I Feel Witty
Actually, I don’t feel witty.
And in this day and age, being witty is an extremely important life skill. Why? One word–Facebook.* It has been rumored that the purpose of Facebook is to help you connect with friends and family. This rumor has been circulated to mask the real purpose of Facebook: to show off one’s razor sharp wit with pithy status updates.
There’s just one problem. I can’t think of anything to witty to say. Generally speaking, when I’m Facebook I’m either at a coffee shop or I’m eating lunch in my room. I guess that explains why when I used a Facebook app to determine the words I use most often in status updates, my top words were “drinking” and “coffee.” Drinking coffee certainly is fun, but there’s a limit to how many times one can wittily and entertainingly say “I’m drinking coffee.”
And look at what I have to compete with!*
- Perhaps I’ll die of Oreo inhalation while I’m laughing raucously at one of my friends. Go out with a bang… that’s what I always say.
- Well I’m bored..hmm…might as well check myspace…no friend requests, no wall posts…well I will always have you tom.

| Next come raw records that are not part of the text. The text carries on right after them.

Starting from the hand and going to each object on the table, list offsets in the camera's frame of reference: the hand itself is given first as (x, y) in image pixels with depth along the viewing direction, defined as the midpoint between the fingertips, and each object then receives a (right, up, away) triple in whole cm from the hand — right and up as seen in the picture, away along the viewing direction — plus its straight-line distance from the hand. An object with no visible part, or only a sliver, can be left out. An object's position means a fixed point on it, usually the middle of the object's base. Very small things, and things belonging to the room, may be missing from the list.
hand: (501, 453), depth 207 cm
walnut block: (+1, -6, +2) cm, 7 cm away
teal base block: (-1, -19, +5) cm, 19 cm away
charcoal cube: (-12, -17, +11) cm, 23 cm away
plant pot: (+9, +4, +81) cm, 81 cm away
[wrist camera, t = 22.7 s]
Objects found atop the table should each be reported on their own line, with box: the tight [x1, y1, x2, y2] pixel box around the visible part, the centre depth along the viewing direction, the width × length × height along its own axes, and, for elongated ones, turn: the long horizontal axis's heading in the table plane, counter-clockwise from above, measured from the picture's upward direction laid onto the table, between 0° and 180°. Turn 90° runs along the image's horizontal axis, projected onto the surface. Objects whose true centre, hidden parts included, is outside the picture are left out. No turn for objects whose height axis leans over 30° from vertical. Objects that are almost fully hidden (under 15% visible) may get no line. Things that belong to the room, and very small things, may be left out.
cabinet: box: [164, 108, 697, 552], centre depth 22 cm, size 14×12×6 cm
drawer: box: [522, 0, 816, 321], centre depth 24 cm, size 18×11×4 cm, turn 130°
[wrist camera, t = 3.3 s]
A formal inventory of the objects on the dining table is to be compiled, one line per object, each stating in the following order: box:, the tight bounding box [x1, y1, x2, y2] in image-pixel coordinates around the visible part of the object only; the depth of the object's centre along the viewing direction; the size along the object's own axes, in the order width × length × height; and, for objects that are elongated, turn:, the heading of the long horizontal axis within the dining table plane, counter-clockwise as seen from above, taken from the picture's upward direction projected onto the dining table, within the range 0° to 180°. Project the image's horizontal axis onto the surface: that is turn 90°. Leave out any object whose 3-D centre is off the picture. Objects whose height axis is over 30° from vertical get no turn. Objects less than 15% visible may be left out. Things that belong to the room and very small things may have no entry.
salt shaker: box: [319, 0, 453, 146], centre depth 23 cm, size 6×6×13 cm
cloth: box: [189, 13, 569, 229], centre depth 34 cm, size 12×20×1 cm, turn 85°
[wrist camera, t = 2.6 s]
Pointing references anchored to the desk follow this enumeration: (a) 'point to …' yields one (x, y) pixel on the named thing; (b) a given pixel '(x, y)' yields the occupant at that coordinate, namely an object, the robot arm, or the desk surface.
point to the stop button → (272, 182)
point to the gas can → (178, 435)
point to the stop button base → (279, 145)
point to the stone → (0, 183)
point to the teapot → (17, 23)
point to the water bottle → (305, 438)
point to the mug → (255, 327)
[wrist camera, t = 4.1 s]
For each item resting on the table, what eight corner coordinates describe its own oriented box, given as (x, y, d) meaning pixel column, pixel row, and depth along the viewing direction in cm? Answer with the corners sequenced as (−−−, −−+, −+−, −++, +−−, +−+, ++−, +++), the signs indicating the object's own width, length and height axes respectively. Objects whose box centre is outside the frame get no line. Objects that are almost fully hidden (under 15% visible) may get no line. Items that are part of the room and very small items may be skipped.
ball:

- To all you haters out there… there is nothing wrong with sugar. Makes you taller, in fact. I recommend three heaping tablespoons of brown sugar with every meal. And chocolate syrup. LOTS of chocolate syrup.
- My highlight of the day: Saw a coyote cross the road. He looked so happy and content. It was hard to imagine him plotting against Roadrunner.
I guess it’s part of the curse of having witty friends.